The Petrochemicals and Fertilisers Export Council members have accepted a decrease in value for export incentives for the period 2014-2017 at a council meeting held on Monday.
Under the new system, the incentives have been divided to cover basic incentives linked to the percentage of local components in the exports. There are five additional incentives determined by the activeness, location, inventiveness, and export markets associated with the export facility.
The value of the subsidies for exporting companies providing items with local components will decrease from 10% to 5% if the percentage of the local component is 70% or more.
It will reduce to 9% to 4.5% for a local component percentage between 60% and 70%; 8% to 4% for products that have a local component between 50% and 60%; and 6% to 3% for a local component percentage between 40% and 50%.
Companies that do not have more than 40% of local components in their product will not receive any subsidies.
For the five additional incentives, if the facility is located in Upper Egypt or along the borders, it will receive up to 1% of additional support. If the facility is limited to exports, which value less than $1m, it will receive up to 1% of additional support, while the facilities whose exports value between $1m and $2m will receive 0.5% support.
A company that has succeeded in breaking into new markets with an absence or weakness of Egyptian exports will also receive up to 1% of additional support. Twelve overseas markets in the chemical industry, including China, Germany, Canada, Turkey, India, the Netherlands, Japan, Brazil, Poland, Thailand, Russia, and the Czech Republic have been identified as lacking Egyptian exports.
These countries accounted for approximately 33% of global imports in the chemical and fertilizer sector, but the share of Egyptian exports does not exceed 0.1%. The export council has added African countries to the export incentive programme while also continuing the subsidies that support shipments to these countries.

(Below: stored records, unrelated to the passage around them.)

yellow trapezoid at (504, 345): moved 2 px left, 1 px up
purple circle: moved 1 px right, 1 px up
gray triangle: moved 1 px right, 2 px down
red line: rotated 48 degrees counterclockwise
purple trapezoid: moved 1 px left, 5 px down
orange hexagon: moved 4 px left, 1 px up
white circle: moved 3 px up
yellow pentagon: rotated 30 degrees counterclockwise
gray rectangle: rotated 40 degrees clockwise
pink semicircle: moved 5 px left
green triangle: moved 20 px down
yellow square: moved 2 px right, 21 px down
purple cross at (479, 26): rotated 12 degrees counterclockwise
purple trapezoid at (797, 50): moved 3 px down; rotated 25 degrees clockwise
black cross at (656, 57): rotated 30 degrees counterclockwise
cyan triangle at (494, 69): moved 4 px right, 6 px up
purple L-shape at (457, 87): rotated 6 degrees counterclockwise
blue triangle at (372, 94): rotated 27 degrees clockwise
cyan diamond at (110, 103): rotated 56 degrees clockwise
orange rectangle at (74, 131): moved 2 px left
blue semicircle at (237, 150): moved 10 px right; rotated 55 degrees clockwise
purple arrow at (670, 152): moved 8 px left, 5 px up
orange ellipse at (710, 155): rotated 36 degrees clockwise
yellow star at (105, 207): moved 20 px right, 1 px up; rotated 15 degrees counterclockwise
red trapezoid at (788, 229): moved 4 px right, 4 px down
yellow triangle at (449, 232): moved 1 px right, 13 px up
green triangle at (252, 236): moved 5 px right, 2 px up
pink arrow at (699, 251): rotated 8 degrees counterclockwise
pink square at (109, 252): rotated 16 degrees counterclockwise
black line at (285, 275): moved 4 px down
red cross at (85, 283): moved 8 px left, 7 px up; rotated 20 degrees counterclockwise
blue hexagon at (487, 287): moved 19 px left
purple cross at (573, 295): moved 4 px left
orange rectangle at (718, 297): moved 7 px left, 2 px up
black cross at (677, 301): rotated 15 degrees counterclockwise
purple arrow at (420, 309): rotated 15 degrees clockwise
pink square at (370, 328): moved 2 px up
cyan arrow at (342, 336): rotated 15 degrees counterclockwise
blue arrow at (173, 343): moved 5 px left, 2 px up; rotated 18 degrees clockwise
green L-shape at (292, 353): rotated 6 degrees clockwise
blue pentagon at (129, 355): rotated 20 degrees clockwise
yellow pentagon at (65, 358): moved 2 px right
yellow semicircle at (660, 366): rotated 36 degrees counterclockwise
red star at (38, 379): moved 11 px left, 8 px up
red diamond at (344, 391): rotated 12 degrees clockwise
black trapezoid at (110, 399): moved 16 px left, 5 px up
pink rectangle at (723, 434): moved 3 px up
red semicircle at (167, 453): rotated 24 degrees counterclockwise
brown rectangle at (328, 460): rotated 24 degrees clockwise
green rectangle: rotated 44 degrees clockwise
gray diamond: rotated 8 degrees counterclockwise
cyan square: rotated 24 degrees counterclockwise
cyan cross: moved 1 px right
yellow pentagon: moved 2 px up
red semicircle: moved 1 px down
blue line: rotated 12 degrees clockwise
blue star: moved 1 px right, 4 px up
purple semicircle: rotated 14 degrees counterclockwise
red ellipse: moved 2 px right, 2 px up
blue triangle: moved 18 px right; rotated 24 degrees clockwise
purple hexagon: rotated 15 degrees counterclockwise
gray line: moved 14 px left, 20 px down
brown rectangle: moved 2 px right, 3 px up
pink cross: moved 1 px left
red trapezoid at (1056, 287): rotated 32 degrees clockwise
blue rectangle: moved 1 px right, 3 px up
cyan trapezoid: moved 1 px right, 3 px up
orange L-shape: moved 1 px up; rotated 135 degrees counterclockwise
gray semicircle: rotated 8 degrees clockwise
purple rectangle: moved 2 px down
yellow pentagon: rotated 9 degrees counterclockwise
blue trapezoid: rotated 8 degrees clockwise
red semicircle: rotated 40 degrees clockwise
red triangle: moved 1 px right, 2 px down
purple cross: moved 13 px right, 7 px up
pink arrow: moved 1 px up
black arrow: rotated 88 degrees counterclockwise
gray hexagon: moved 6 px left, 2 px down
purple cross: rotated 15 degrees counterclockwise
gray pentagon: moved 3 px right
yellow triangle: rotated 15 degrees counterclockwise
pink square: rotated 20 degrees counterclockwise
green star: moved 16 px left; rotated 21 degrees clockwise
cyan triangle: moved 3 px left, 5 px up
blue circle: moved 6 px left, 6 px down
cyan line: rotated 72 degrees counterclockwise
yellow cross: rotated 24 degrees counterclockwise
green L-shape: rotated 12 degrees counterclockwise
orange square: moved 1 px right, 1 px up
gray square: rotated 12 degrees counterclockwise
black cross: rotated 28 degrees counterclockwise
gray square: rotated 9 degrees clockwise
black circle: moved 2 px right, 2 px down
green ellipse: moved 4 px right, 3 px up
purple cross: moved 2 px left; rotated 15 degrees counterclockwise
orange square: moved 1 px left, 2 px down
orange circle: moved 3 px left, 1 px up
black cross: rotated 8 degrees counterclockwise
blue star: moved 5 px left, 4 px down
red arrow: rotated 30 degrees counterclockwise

The fourth additional incentive will give up to 1% in additional support to export facilities that have demonstrated innovative trends. The last incentive is an operational incentive, with facilities offering wages between 10% and 20% of total operational costs, up to 0.25% of additional support will be given.
Up to 0.5% of additional support will be given to facilities whose wage payments make up between 20% and 30% of their operational costs. Up to 1% of support will be given to facilities whose wage system takes up 30% or more of their total operational costs.
The new system also differentiates between facilities located inland and those in free zones. The latter, whose percentage of local components is 70% or more, will receive up to 2.25%, and decrease to 2%, 1.75%, and 1.25% in proportion with the decreasing percentage of the local component.
Facilities in free zones are able to exploit the system of subsidies for their own benefit, sometimes receiving double the subsidies they are warranted.
“How do these companies have the right to enjoy the benefits of duty-free access to subsidies twice? They receive subsidies for the first time, and export their products within the free zone to another company owned by a friend or relative,” said an attendee who preferred to remain anonymous at the council meeting. “Then they receive subsidies when they export within the region or to other locations. This is corruption.”
The attendee added: “The ministry laughs at us when it comes to some of these amendments, because they can’t be applied on the ground and control the money behind the subsidies – they’re just on paper. There are many difficulties faced by the younger [companies] to receive these subsidies… They are constantly rigged to support the older [companies].”
In this framework, the members of the council demanded that all facilities whose exports do not exceed a value of EGP 1m be allowed to take advantage of the subsidies without restriction.
The Export Council has revealed that the actual amount available in the Export Subsidies Fund for the new fiscal year is EGP 1.6bn. It has arrears to companies that value at EGP 1bn.